Fernando Dinamarca

Personal information
- Full name: Fernando Elías Dinamarca Tapia
- Date of birth: 8 August 2004 (age 21)
- Place of birth: La Serena, Chile
- Position: Left-back

Team information
- Current team: Deportes La Serena
- Number: 26

Youth career
- Deportes La Serena

Senior career*
- Years: Team / Apps / (Gls)
- 2024–: Deportes La Serena / 25 / (0)
- 2024: → Provincial Ovalle (loan) / 0 / (0)

= Fernando Dinamarca =

Chilean footballer

Fernando Elías Dinamarca Tapia (born 8 August 2004) is a Chilean footballer who plays as a left-back for Deportes La Serena.

==Club career==
Born in La Serena, Chile, Dinamarca is a product of local club, Deportes La Serena. In 2024, he was promoted to the first team and had a brief stint on loan with Provincial Ovalle during July.

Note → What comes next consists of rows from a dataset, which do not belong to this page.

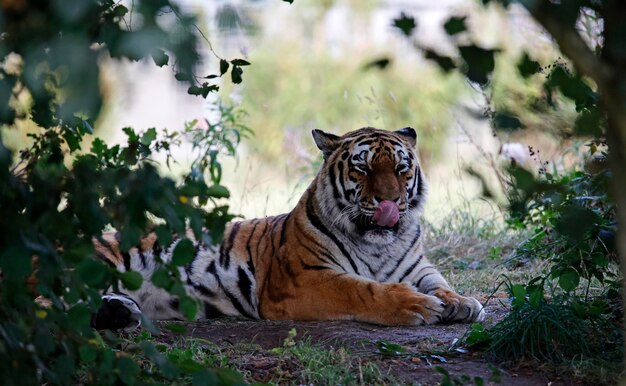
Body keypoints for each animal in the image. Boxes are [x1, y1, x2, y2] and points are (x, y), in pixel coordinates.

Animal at [91, 127, 482, 332]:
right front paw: (417, 305)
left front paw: (461, 303)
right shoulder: (304, 278)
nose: (389, 201)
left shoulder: (419, 268)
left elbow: (441, 285)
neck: (379, 244)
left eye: (401, 169)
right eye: (363, 169)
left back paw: (120, 313)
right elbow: (362, 289)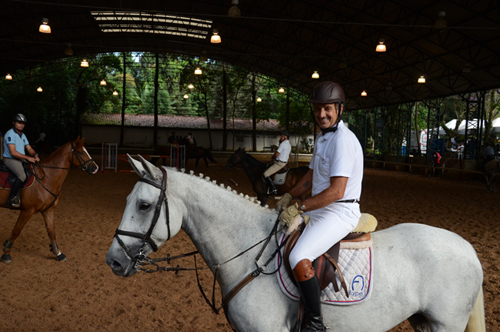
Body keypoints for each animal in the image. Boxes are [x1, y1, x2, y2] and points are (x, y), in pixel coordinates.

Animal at [0, 136, 98, 264]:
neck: (47, 177)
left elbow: (51, 232)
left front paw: (58, 253)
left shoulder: (48, 210)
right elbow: (16, 230)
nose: (95, 168)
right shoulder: (27, 211)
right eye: (80, 152)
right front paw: (6, 253)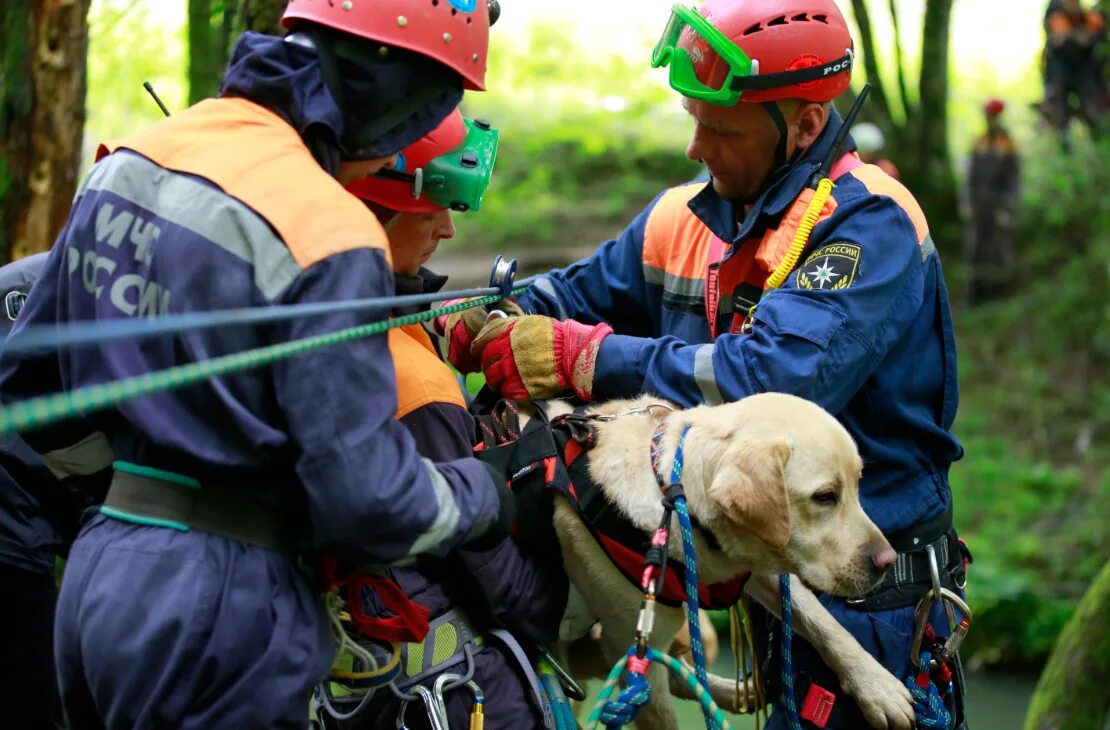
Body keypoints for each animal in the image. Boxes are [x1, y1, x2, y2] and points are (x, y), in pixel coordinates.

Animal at [535, 392, 910, 727]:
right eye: (825, 496)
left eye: (857, 485)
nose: (888, 561)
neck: (674, 497)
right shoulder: (633, 650)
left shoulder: (760, 565)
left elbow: (825, 624)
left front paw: (878, 687)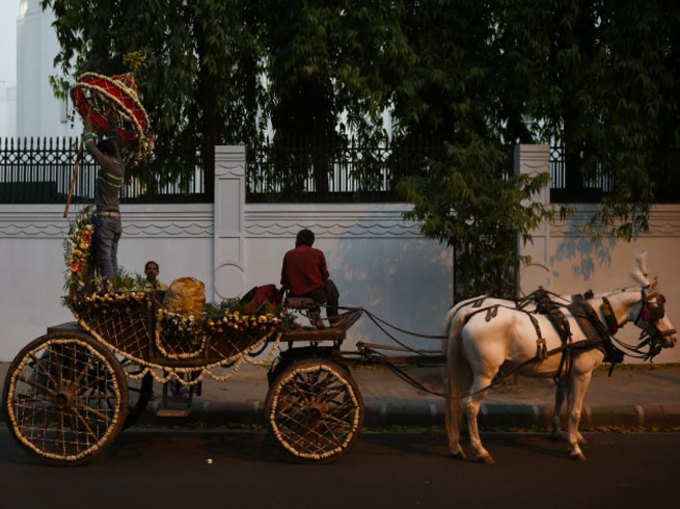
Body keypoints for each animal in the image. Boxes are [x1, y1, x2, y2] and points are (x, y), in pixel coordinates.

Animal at [446, 252, 676, 462]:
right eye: (658, 311)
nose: (672, 338)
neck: (594, 318)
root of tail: (468, 313)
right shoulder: (582, 373)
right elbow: (575, 410)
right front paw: (574, 447)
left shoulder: (566, 371)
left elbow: (562, 401)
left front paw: (562, 433)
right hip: (485, 373)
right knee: (471, 406)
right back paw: (480, 450)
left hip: (466, 369)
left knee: (458, 402)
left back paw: (458, 443)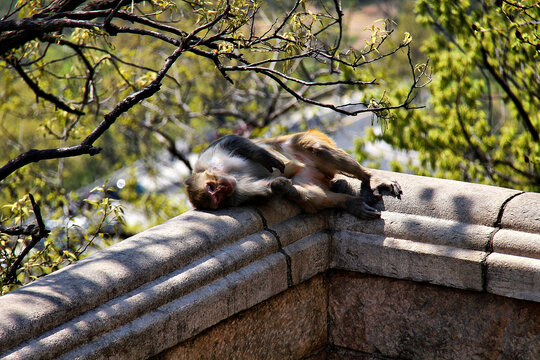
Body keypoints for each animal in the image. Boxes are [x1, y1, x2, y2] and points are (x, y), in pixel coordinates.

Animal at [186, 130, 400, 219]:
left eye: (212, 188)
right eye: (217, 198)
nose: (223, 188)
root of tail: (323, 176)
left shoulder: (209, 157)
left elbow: (234, 142)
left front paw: (269, 160)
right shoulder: (237, 196)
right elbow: (264, 191)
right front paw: (278, 186)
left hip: (300, 144)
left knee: (316, 148)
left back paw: (370, 178)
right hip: (310, 178)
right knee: (312, 195)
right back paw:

Back to Deportes La Serena, Dinamarca made his official debut in the 1–2 away win against Cobresal for the 2025 Copa Chile on 27 January and became a regular starting player in the 2025 Chilean Primera División. In August 2025, he was ranked five by CIES Football Observatory in the top 10 most promising defensive left backs.

==Personal life==
Dinamarca have studies in auto mechanics.